**Data for this task:**
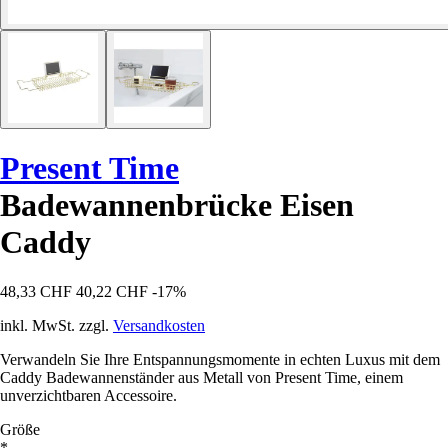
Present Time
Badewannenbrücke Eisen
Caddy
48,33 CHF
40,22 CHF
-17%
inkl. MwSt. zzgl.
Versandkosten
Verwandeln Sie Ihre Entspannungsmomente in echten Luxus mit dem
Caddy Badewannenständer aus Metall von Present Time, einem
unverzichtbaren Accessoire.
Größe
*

...

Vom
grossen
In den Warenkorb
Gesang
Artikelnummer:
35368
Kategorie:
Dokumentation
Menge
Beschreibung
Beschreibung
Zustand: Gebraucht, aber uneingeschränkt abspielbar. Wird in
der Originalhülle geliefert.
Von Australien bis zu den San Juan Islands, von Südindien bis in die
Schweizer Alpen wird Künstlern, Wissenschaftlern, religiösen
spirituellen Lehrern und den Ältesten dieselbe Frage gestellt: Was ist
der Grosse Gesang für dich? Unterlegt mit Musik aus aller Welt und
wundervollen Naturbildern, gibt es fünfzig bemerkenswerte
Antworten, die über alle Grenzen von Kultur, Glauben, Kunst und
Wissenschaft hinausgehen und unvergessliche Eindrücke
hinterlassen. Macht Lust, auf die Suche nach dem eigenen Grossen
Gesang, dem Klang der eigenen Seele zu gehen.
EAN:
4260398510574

**To do:**
Go through the records above and copy every line with the word "Present".

**The completed task:**
Present Time
Caddy Badewannenständer aus Metall von Present Time, einem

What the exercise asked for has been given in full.